На такой высокой финальной ноте идут первые кадры, откровенно декларируя идею фильма. Сколько же должно было произойти потом, чтобы, поднявшись вслед за Жанной на такую романтическую высоту, мы поверили бы в ее реальность для фабричной девчонки Паши Строгановой! К концу фильма мы должны окончательно объединить их — Пашу и Жанну, — чтобы принять его начало.
Так или иначе, все героини Чуриковой проходят этот путь — к себе. К высвобождению своего «я», которое, обретя силу индивидуального, возвращается назад, к людям.
— Прийти к себе, и уже тогда ничего не страшно, — говорила в одном интервью Эдит Пиаф.
Нет, и тогда страшно — как бы отвечает французской актрисе Инна Чурикова.
Но тогда не так страшно. Путь мучителен. Освобождение — уже само по себе пытка. Преодолеть зависимость от людей, оставаясь при этом с людьми, куда труднее, чем бежать от них в иллюзию, в мечту. Чтобы в конце концов услышать свой голос (а не архангела Михаила и не святой девы Маргариты), Паша Строганова идет на «хирургическую операцию», буквально истязая себя, отсекает все, что мешало ей быть свободной. А мешает многое, и прежде всего не то, что вокруг нее, а то, что в ней самой. И когда на съемке, измучив режиссера и съемочную группу, Паша кричит в истерике, что ей мешают… руки, мы верим — мешают. Мы физически чувствуем, как тяжела эта ноша несвободы, как не дает она поднять руки, которые только в песне «две большие птицы», а на самом деле — два пудовых мешка, которые тянут не вверх, а вниз. И то, что это не притворство, видно хотя бы по тому, с каким неподдельным ужасом она отскакивает от режиссера, когда тот просит принести ему пилу.
— А это зачем?! — искренне не понимая, спрашивает она. А поняв (всерьез), берет себя в руки, которые больше не мешают (трагическое решается откровенно комическим), и голосом мужающего подростка говорит: — Не надо! Я все поняла! Сейчас все сделаю.
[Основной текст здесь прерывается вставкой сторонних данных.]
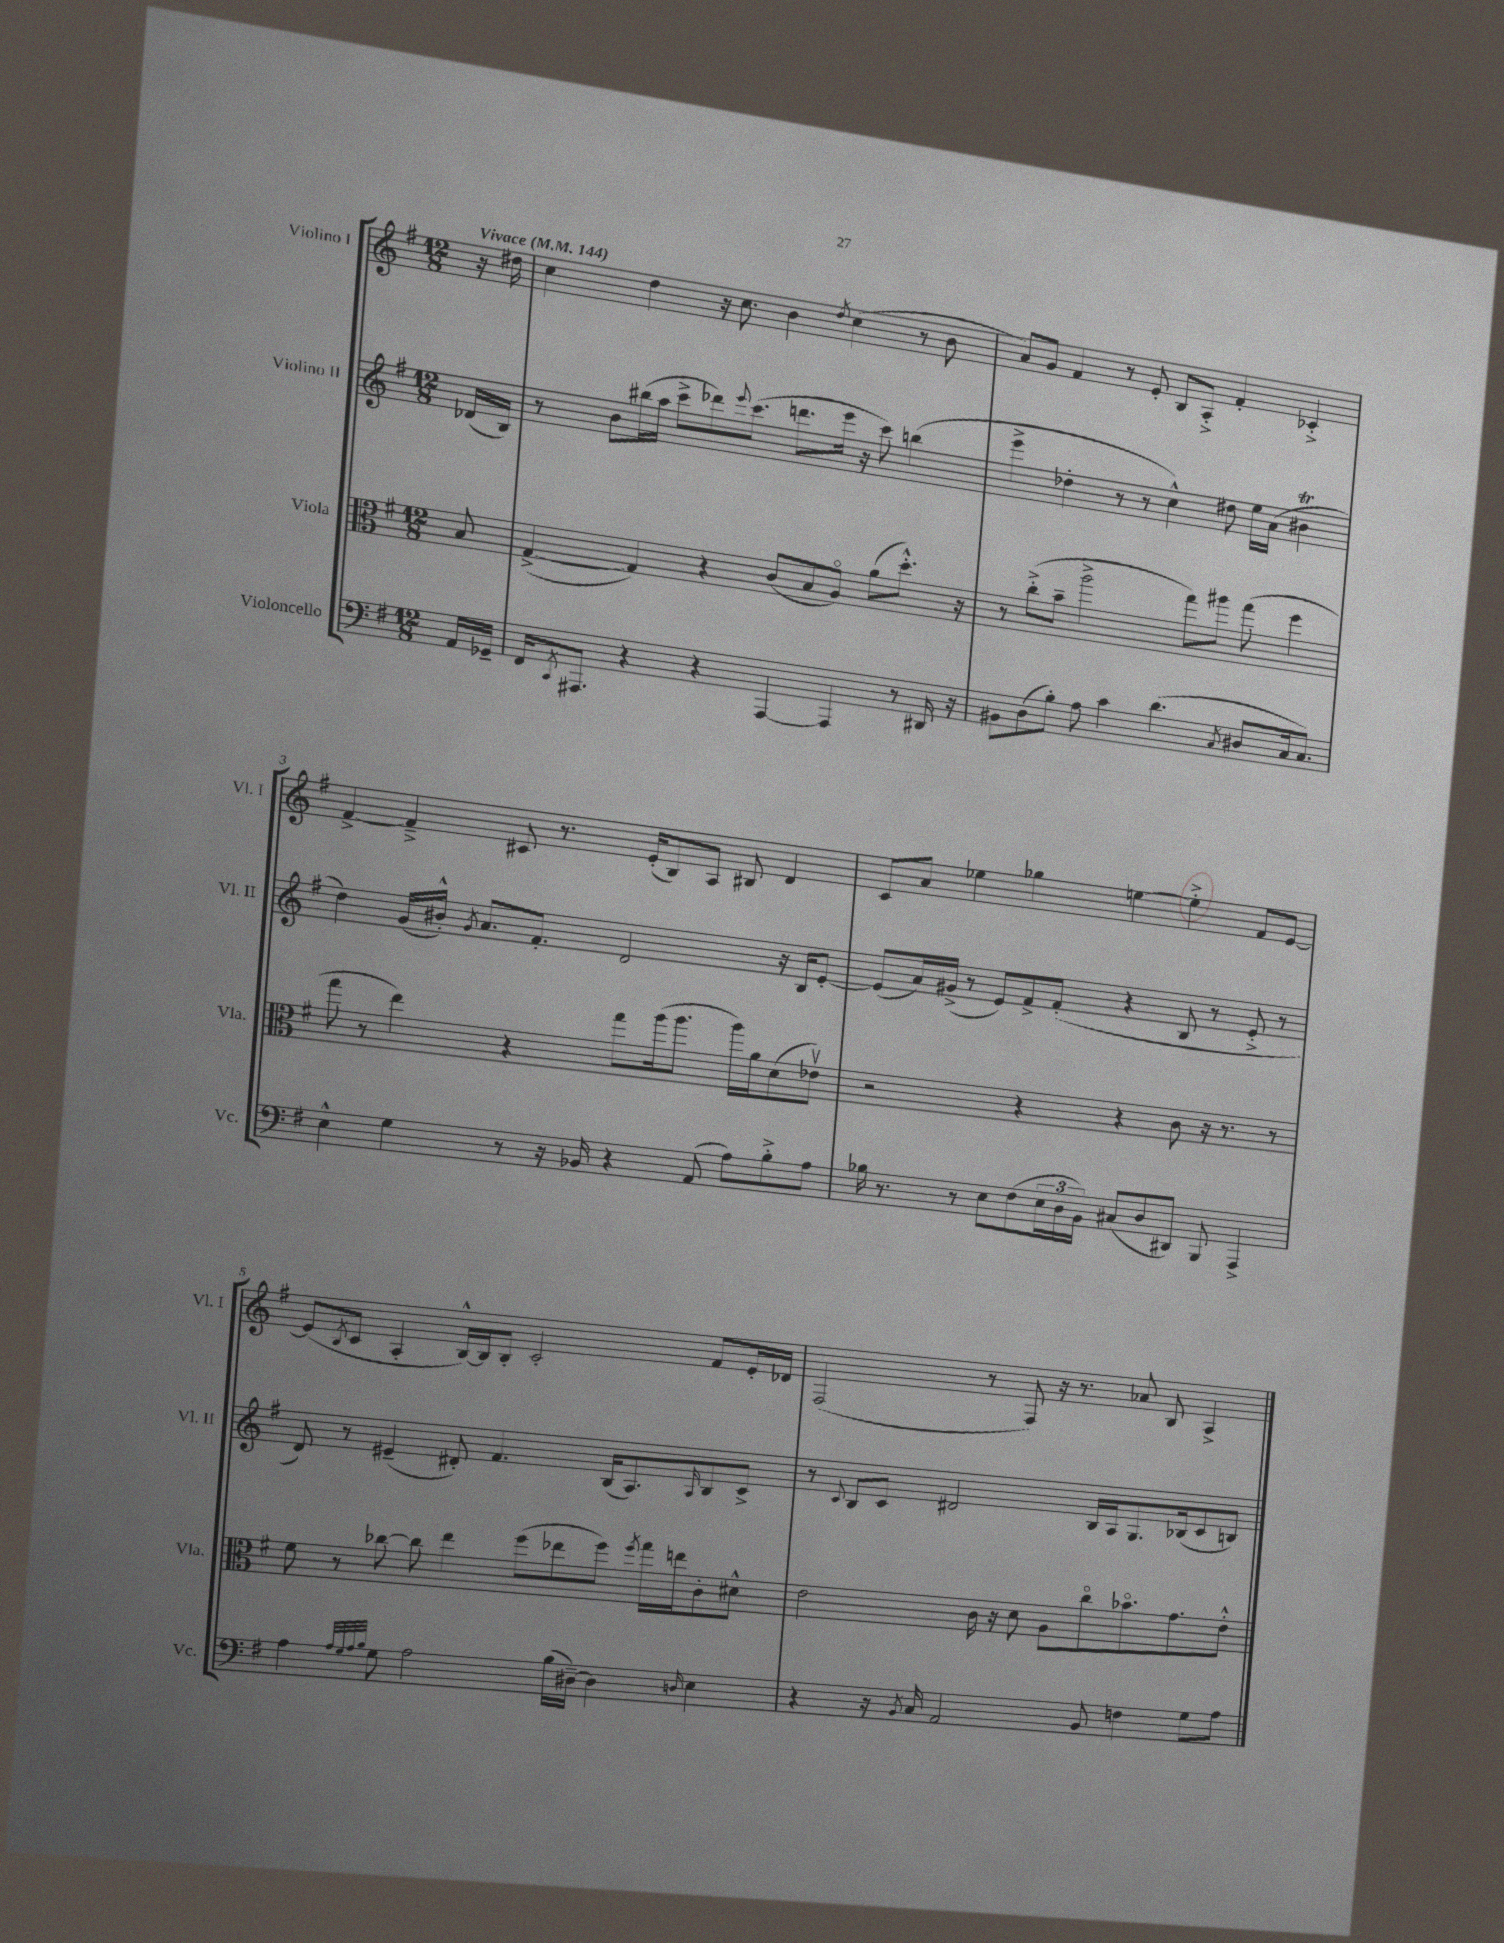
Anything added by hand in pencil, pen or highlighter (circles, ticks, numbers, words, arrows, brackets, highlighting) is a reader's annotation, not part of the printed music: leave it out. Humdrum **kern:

**kern	**kern	**kern	**kern
*staff4	*staff3	*staff2	*staff1
*clefF4	*clefC3	*clefG2	*clefG2
*k[f#]	*k[f#]	*k[f#]	*k[f#]
*M12/8	*M12/8	*M12/8	*M12/8
*MM144	*MM144	*MM144	*MM144
16AA	8B	(16d-	16r
16GG-~	.	16B)	16dd#
=	=	=	=
16FF#	([4G^	8r	4cc
8qCC	.	.	.
8.AAA#	.	.	.
.	.	8b	.
4r	4G])	(16bb#	4dd
.	.	16aa	.
.	.	8ccc^	.
4r	4r	8ddd-)	16r
.	.	.	8.cc
.	.	8qqeee	.
.	.	(8.ccc	.
[4AAA#	(8c	.	4b
.	.	8.ddd	.
.	8B	.	.
.	.	.	8qdd
4AAA#]	8Ao)	16eee	(4cc
.	.	16r	.
.	(8a	8ccc)	.
8r	8.dd'^^)	(4bb	8r
16DD#	.	.	8b
16r	16r	.	.
=	=	=	=
8BB#	8r	4eee^	8a)
(8D	(8cc'^	.	8g
8B')	8b~	4dd-'	4f#
8A	2aa^	.	.
4c	.	8r	8r
.	.	8r	8e'
(4.d	.	4cc^^)	8B
.	8gg)	.	8A'^
.	8aa#	8dd#	4f#'
8qC	.	.	.
8D#	(8gg	16ee	.
.	.	(16a	.
16C	4ff#	4b#	4c-'^
8.C)	.	.	.
=	=	=	=
4E^^	8gg	4dd)	[4f#^
.	8r	.	.
4G	4ee)	(16g	4f#~^]
.	.	16b#'^^)	.
.	.	8qg	.
.	.	8.a	.
8r	4r	.	8c#
.	.	8.f#'	.
16r	.	.	8.r
16BB-	.	.	.
4r	8gg	2d	.
.	.	.	(16e'
.	(16aa	.	8B)
.	8.aa	.	.
(8AA	.	.	8A
8A)	16aa)	.	8B#
.	16a	.	.
8B'^	(8d	16r	4d
.	.	16B	.
8A	8e-v)	[8e'	.
=	=	=	=
16B-	2r	(8e]	8c
8.r	.	.	.
.	.	16a)	8a
.	.	(16g#^	.
8r	.	8r	4ee-
8E	.	8e)	.
(8F#	4r	8f#^	4gg-
24E	.	(8f#'	.
24D	.	.	.
24BB)	.	.	.
(8C#	4r	4r	[4ee
8D	.	.	.
8DD#)	8c	8B	4ee'^]
8BBB	16r	8r	.
.	8.r	.	.
4AAA^	.	8e'^	8f#
.	8r	8r	[8e
=	=	=	=
4A	8f#	8d)	(8e]
.	.	.	8qB
.	8r	8r	8c
32qqA	.	.	.
32qqG	.	.	.
32qqA	.	.	.
32qqB	.	.	.
8G	[8cc-	(4e#~	4A'
2A	8cc-]	.	.
.	4ee	8d#')	[16B^^)
.	.	.	16B]
.	.	4.f#	8B'
.	(8ff#	.	2c'
(16B	8ee-	.	.
[16D#~)	.	.	.
4D#]	8ff#)	(16B	.
.	.	8.A)	.
.	8qff#	.	.
.	16gg	.	.
.	16ee	.	.
16qqD	.	16qqA	.
4E	8c'	8B	8f#
.	8d#^^	8c^	16e'
.	.	.	16d-
=	=	=	=
4r	2e	8r	(2F#
.	.	8qqc	.
.	.	8B	.
16r	.	8c	.
8qBB	.	.	.
16C	.	.	.
2AA	.	2d#	.
.	16c	.	8r
.	16r	.	.
.	8d	.	8F#)
.	8A	.	16r
.	.	.	8.r
8BB	8cco	16B	.
.	.	16A	.
4F	8.b-o	8.G	8a-
.	.	.	8B
.	8.g	(16B-	.
8G	.	8c	4A^
8A	8e'^^	8B)	.
==	==	==	==
*-	*-	*-	*-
Сделает — сама. Поняла — сама. Но еще не сделает, еще не стала собой. Мешают люди, собака, пространство. Не сами по себе, а зависимость от них. Невозможность обособиться, избавиться от собственных на них реакций. На наших глазах без наркоза проходит самая болезненная из всех операций — высвобождение личности.
Весь фильм — от встречи с Аркадием до его позорного бегства, от песни Бабы Яги до молитвы Жанны д'Арк — Паша шла к началу, когда не побоялась сказать своим мучителям, что плоть ее трепещет при мысли о смерти, но душа им неподвластна.
В нашумевшем на Западе американском фильме «Экзорсист» показаны ужасы дьявольских наваждений, вселившихся в душу девочки и в конце концов изгнанных церковью. Чурикова — Паша делает, казалось бы, невозможное: изгоняет не дьявольские, а нормальные, вполне человеческие наваждения, освобождая личность от страха быть… личностью. А освободившись, не поднимается на пьедестал, не превращается в сверхчеловека, а как раз становится человеком, способным признать свои слабости, осознать свое, без людей, одиночество.